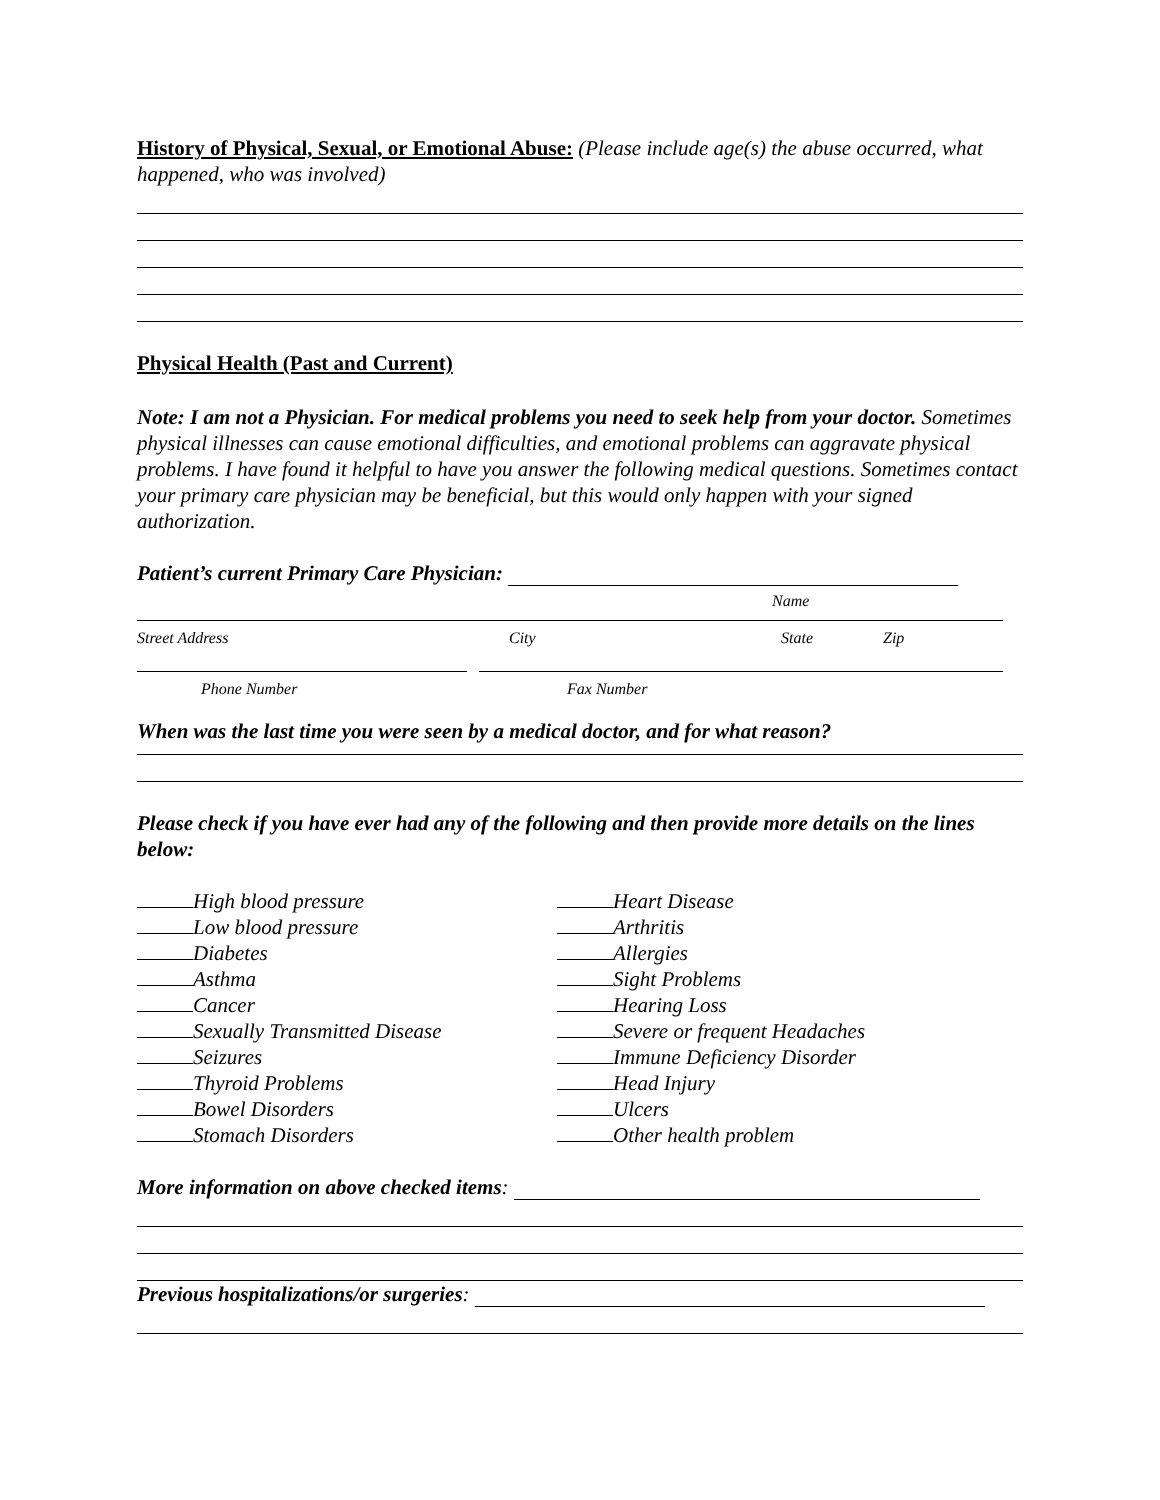History of Physical, Sexual, or Emotional Abuse: (Please include age(s) the abuse occurred, what happened, who was involved)
Physical Health (Past and Current)
Note: I am not a Physician. For medical problems you need to seek help from your doctor. Sometimes physical illnesses can cause emotional difficulties, and emotional problems can aggravate physical problems. I have found it helpful to have you answer the following medical questions. Sometimes contact your primary care physician may be beneficial, but this would only happen with your signed authorization.
Patient’s current Primary Care Physician:
Name
Street Address City State Zip
Phone Number Fax Number
When was the last time you were seen by a medical doctor, and for what reason?
Please check if you have ever had any of the following and then provide more details on the lines below:
High blood pressure
Heart Disease
Low blood pressure
Arthritis
Diabetes
Allergies
Asthma
Sight Problems
Cancer
Hearing Loss
Sexually Transmitted Disease
Severe or frequent Headaches
Seizures
Immune Deficiency Disorder
Thyroid Problems
Head Injury
Bowel Disorders
Ulcers
Stomach Disorders
Other health problem
More information on above checked items:
Previous hospitalizations/or surgeries:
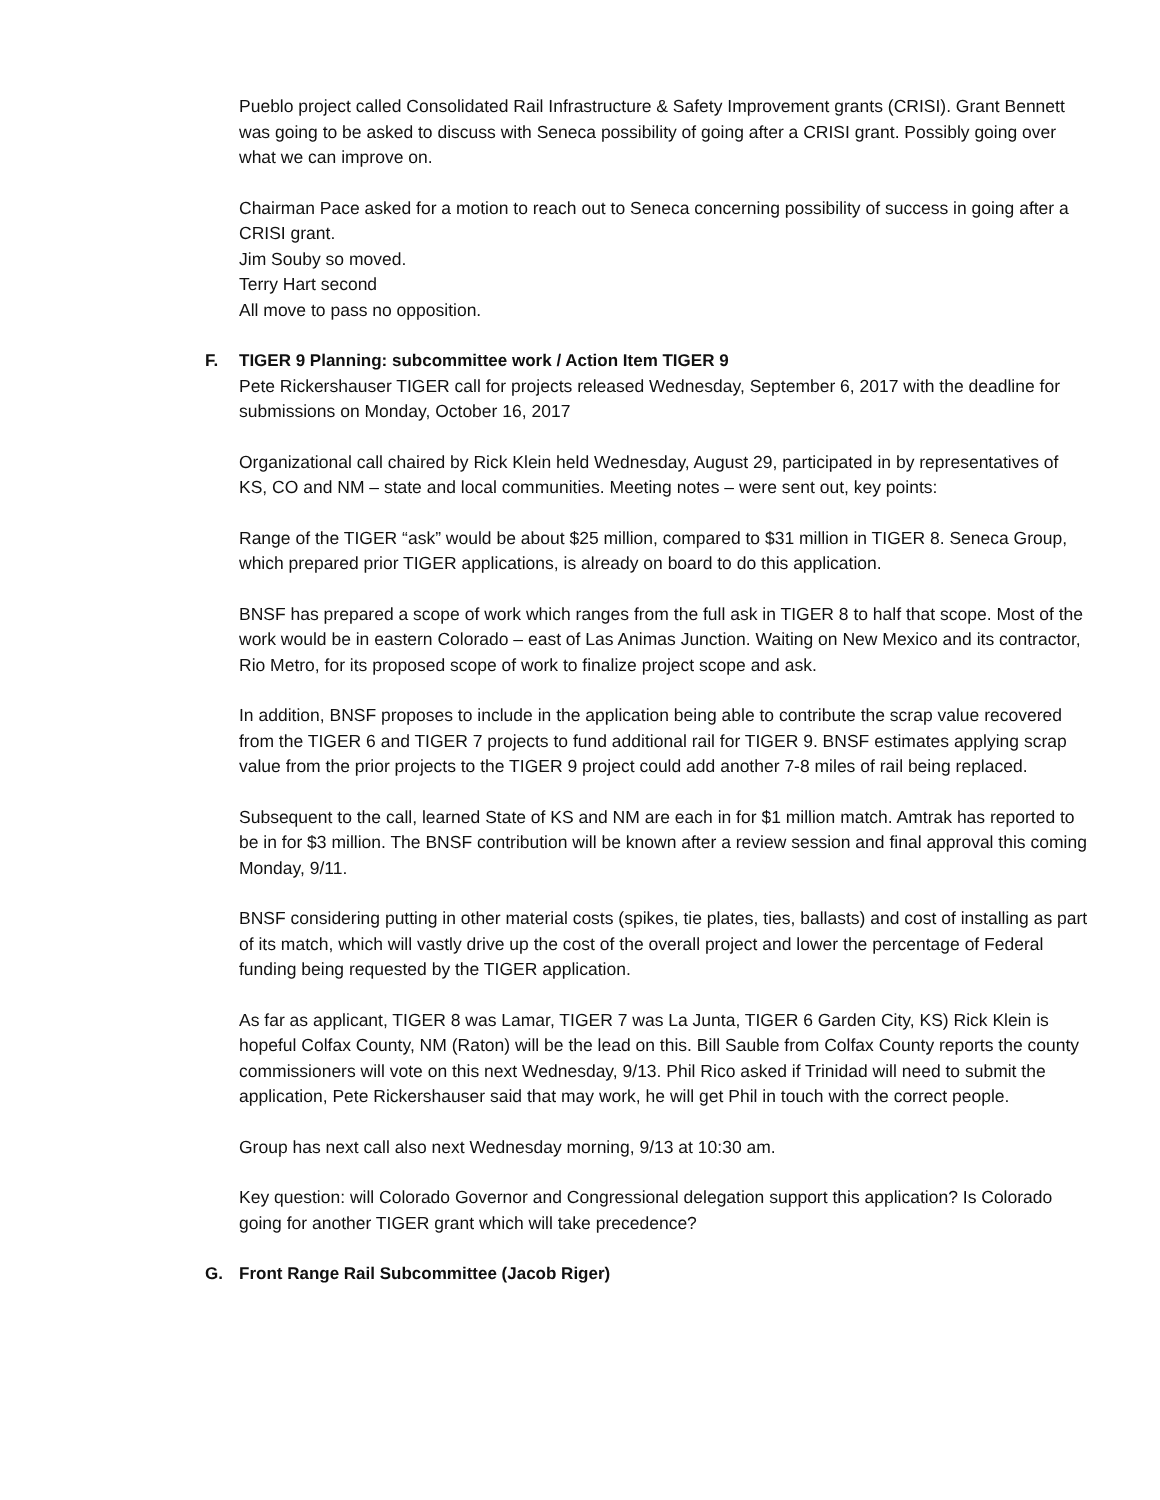Pueblo project called Consolidated Rail Infrastructure & Safety Improvement grants (CRISI). Grant Bennett was going to be asked to discuss with Seneca possibility of going after a CRISI grant. Possibly going over what we can improve on.
Chairman Pace asked for a motion to reach out to Seneca concerning possibility of success in going after a CRISI grant.
Jim Souby so moved.
Terry Hart second
All move to pass no opposition.
F. TIGER 9 Planning: subcommittee work / Action Item TIGER 9
Pete Rickershauser TIGER call for projects released Wednesday, September 6, 2017 with the deadline for submissions on Monday, October 16, 2017
Organizational call chaired by Rick Klein held Wednesday, August 29, participated in by representatives of KS, CO and NM – state and local communities. Meeting notes – were sent out, key points:
Range of the TIGER “ask” would be about $25 million, compared to $31 million in TIGER 8. Seneca Group, which prepared prior TIGER applications, is already on board to do this application.
BNSF has prepared a scope of work which ranges from the full ask in TIGER 8 to half that scope. Most of the work would be in eastern Colorado – east of Las Animas Junction. Waiting on New Mexico and its contractor, Rio Metro, for its proposed scope of work to finalize project scope and ask.
In addition, BNSF proposes to include in the application being able to contribute the scrap value recovered from the TIGER 6 and TIGER 7 projects to fund additional rail for TIGER 9. BNSF estimates applying scrap value from the prior projects to the TIGER 9 project could add another 7-8 miles of rail being replaced.
Subsequent to the call, learned State of KS and NM are each in for $1 million match. Amtrak has reported to be in for $3 million. The BNSF contribution will be known after a review session and final approval this coming Monday, 9/11.
BNSF considering putting in other material costs (spikes, tie plates, ties, ballasts) and cost of installing as part of its match, which will vastly drive up the cost of the overall project and lower the percentage of Federal funding being requested by the TIGER application.
As far as applicant, TIGER 8 was Lamar, TIGER 7 was La Junta, TIGER 6 Garden City, KS) Rick Klein is hopeful Colfax County, NM (Raton) will be the lead on this. Bill Sauble from Colfax County reports the county commissioners will vote on this next Wednesday, 9/13. Phil Rico asked if Trinidad will need to submit the application, Pete Rickershauser said that may work, he will get Phil in touch with the correct people.
Group has next call also next Wednesday morning, 9/13 at 10:30 am.
Key question: will Colorado Governor and Congressional delegation support this application? Is Colorado going for another TIGER grant which will take precedence?
G. Front Range Rail Subcommittee (Jacob Riger)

**ACTIVITY**. Please retype the whole listing above word for word and drop the pictures.

**COMPLETED EXERCISE**.
History of Physical, Sexual, or Emotional Abuse: (Please include age(s) the abuse occurred, what happened, who was involved)
Physical Health (Past and Current)
Note: I am not a Physician. For medical problems you need to seek help from your doctor. Sometimes physical illnesses can cause emotional difficulties, and emotional problems can aggravate physical problems. I have found it helpful to have you answer the following medical questions. Sometimes contact your primary care physician may be beneficial, but this would only happen with your signed authorization.
Patient’s current Primary Care Physician:
Name
Street Address City State Zip
Phone Number Fax Number
When was the last time you were seen by a medical doctor, and for what reason?
Please check if you have ever had any of the following and then provide more details on the lines below:
High blood pressure
Heart Disease
Low blood pressure
Arthritis
Diabetes
Allergies
Asthma
Sight Problems
Cancer
Hearing Loss
Sexually Transmitted Disease
Severe or frequent Headaches
Seizures
Immune Deficiency Disorder
Thyroid Problems
Head Injury
Bowel Disorders
Ulcers
Stomach Disorders
Other health problem
More information on above checked items:
Previous hospitalizations/or surgeries:
Pueblo project called Consolidated Rail Infrastructure & Safety Improvement grants (CRISI). Grant Bennett was going to be asked to discuss with Seneca possibility of going after a CRISI grant. Possibly going over what we can improve on.
Chairman Pace asked for a motion to reach out to Seneca concerning possibility of success in going after a CRISI grant.
Jim Souby so moved.
Terry Hart second
All move to pass no opposition.
F. TIGER 9 Planning: subcommittee work / Action Item TIGER 9
Pete Rickershauser TIGER call for projects released Wednesday, September 6, 2017 with the deadline for submissions on Monday, October 16, 2017
Organizational call chaired by Rick Klein held Wednesday, August 29, participated in by representatives of KS, CO and NM – state and local communities. Meeting notes – were sent out, key points:
Range of the TIGER “ask” would be about $25 million, compared to $31 million in TIGER 8. Seneca Group, which prepared prior TIGER applications, is already on board to do this application.
BNSF has prepared a scope of work which ranges from the full ask in TIGER 8 to half that scope. Most of the work would be in eastern Colorado – east of Las Animas Junction. Waiting on New Mexico and its contractor, Rio Metro, for its proposed scope of work to finalize project scope and ask.
In addition, BNSF proposes to include in the application being able to contribute the scrap value recovered from the TIGER 6 and TIGER 7 projects to fund additional rail for TIGER 9. BNSF estimates applying scrap value from the prior projects to the TIGER 9 project could add another 7-8 miles of rail being replaced.
Subsequent to the call, learned State of KS and NM are each in for $1 million match. Amtrak has reported to be in for $3 million. The BNSF contribution will be known after a review session and final approval this coming Monday, 9/11.
BNSF considering putting in other material costs (spikes, tie plates, ties, ballasts) and cost of installing as part of its match, which will vastly drive up the cost of the overall project and lower the percentage of Federal funding being requested by the TIGER application.
As far as applicant, TIGER 8 was Lamar, TIGER 7 was La Junta, TIGER 6 Garden City, KS) Rick Klein is hopeful Colfax County, NM (Raton) will be the lead on this. Bill Sauble from Colfax County reports the county commissioners will vote on this next Wednesday, 9/13. Phil Rico asked if Trinidad will need to submit the application, Pete Rickershauser said that may work, he will get Phil in touch with the correct people.
Group has next call also next Wednesday morning, 9/13 at 10:30 am.
Key question: will Colorado Governor and Congressional delegation support this application? Is Colorado going for another TIGER grant which will take precedence?
G. Front Range Rail Subcommittee (Jacob Riger)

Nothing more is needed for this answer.